PDA

View Full Version : Need help splitting Word document



turtledriver
06-22-2011, 01:59 PM
I'm using Word 2007. I need help splitting a large Word document into smaller files. While I've found variations on this board, I haven't found a solution to meet my exact needs. In my large document, I want a macro to search for 4 digits and perform a split at ONE LINE before those 4 digits. For example the first line would be "John Doe" and the second line would be "0034". I want the macro to search for the 0034 and split but include John Doe in the split. Then I'd like to name the separate files by the 4 digits. And of course the macro would contine to loop throughout the entire document until finished. Is this possible?

Frosty
06-24-2011, 11:15 AM
Yes, very possible. Why don't you show us how far you've gotten on your own? If you've found variations on this board, you should have gotten somewhere. Also, if you've cross-posted this elsewhere, please indicate you've done that.

In general, when approaching this kind of thing... forget the looping part-- that's pretty easy. Just record a macro which does everything you want it to do *except* for doing it a bunch of times. Then attempt to clean up the macro as best you can (which will also serve to help you understand what's happening), and then post your question and include the macro with the VBA tags.

What you're describing is finding some text, and then expanding the range a bit when you find the text, and then creating new files based on that. Not terribly difficult, but you're going to need to do some of the legwork to help us help you.

turtledriver
06-24-2011, 08:14 PM
Thanks for the reply, Frosty. I'm glad to hear it's a possibility. Basically, I found this code on this thread:
vbaexpress.com/kb/getarticle.php?kb_id=922

Here is the code:
Put this code In a standard module:
Option Explicit

Sub SplitNotes(delim As String, strFilename As String)

- [Task directions]:
Pick up the forum thread on splitting a Word document with a macro right after its last line and keep it going.

- [Extracted data]:
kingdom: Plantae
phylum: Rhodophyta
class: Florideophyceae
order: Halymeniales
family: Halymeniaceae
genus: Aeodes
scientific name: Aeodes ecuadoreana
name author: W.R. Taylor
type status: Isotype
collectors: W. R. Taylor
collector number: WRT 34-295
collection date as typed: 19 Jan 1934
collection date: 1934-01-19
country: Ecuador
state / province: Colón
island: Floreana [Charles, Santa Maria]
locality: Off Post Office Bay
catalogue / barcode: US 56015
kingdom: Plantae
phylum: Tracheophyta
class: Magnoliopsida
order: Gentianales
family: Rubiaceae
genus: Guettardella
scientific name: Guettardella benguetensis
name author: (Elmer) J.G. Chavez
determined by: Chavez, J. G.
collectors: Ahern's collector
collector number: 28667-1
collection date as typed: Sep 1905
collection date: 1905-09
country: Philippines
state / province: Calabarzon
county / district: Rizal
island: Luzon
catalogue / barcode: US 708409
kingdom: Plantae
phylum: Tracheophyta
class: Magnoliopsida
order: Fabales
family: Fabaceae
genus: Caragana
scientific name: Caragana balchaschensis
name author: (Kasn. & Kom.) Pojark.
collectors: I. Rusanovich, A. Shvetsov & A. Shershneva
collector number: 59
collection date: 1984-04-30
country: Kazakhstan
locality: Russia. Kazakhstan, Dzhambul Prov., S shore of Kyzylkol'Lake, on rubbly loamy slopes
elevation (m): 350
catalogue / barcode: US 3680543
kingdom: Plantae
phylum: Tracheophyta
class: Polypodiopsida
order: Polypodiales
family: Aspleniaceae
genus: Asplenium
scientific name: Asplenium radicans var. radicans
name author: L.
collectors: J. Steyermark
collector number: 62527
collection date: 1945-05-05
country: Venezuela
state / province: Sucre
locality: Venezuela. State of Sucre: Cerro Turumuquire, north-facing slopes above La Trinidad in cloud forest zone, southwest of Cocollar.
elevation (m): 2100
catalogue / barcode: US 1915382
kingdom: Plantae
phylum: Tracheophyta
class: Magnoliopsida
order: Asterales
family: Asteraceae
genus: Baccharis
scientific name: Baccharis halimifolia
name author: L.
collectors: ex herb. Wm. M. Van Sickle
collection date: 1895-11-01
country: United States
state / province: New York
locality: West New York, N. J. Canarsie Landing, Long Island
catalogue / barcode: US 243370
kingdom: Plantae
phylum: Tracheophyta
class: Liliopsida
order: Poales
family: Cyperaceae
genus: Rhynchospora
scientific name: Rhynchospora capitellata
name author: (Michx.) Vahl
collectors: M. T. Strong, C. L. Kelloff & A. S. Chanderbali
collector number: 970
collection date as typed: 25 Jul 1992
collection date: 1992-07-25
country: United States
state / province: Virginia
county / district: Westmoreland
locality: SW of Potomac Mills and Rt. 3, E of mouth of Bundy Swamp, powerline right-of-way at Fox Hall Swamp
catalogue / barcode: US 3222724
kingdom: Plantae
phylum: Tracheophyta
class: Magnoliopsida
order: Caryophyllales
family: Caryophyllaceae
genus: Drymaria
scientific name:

- [Output for this exercise]:
Dim doc As Document
Dim arrNotes
Dim I As Long
Dim X As Long
Dim Response As Integer

arrNotes = Split(ActiveDocument.Range, delim)

Response = MsgBox("This will split the document into " & UBound(arrNotes) + 1 & " sections. Do you wish to proceed?", 4)
If Response = 7 Then Exit Sub
For I = LBound(arrNotes) To UBound(arrNotes)
If Trim(arrNotes(I)) <> "" Then
X = X + 1
Set doc = Documents.Add
doc.Range = arrNotes(I)
doc.SaveAs ThisDocument.Path & "\" & strFilename & Format(X, "000")
doc.Close True
End If
Next I
End Sub


Sub test()
' delimiter & filename
SplitNotes "///", "Notes "
End Sub

It almost does everything I want. However, it's splitting based on a hard coded delimiter and naming the saved/split individual files based on the hard code (Notes 001, Notes 002, etc). So if I could figure out a way to code it to look for 4 numbers in a row and split there BUT also include the line directly above those 4 numbers in the split (which is a first and last name), AND use that 4 digit number as the saved file name, that would be perfect. I'm just not sure how to modify the code to make this happen.

Any help would be greatly appreciated!

Thanks again!

Frosty
06-24-2011, 09:29 PM
That code won't work for you, as it revolves around the Split function, rather than the Find function.

You'll need a couple posts to be able attach a document. In the meantime, why don't you record a macro which finds your number pattern. Look up wildcard searching (which will help you perfect your recorded macro), working with ranges, and describe what you mean by a line (is it a paragraph, automatically wrapped text, etc) when you say "line above."

There are other threads on this board which use .Find to locate areas of the document in order to split the document up, but the methodology above is barking up the wrong tree for your purposes.

When I'm back at a computer in a day or two, I can help move you along further, but see how far you can get.

Eventually, you'll have two functions: correctly identifying a range (and adjusting it to include the name), and then saving that range as a new document with a particular name.

turtledriver
06-27-2011, 04:57 AM
Thanks Frosty. I've been trying to figure out a solution based upon your suggestion but so far it's been to no avail. I'm not sure how to incorporate my macro to perform the operation. I'll keep trying.

Frosty
06-27-2011, 09:33 AM
I don't know what you mean by "incorporate my macro" -- unless you're talking about the code you've posted in this thread. That code won't work for you *at all* because it uses a methodology completely wrong for your needs.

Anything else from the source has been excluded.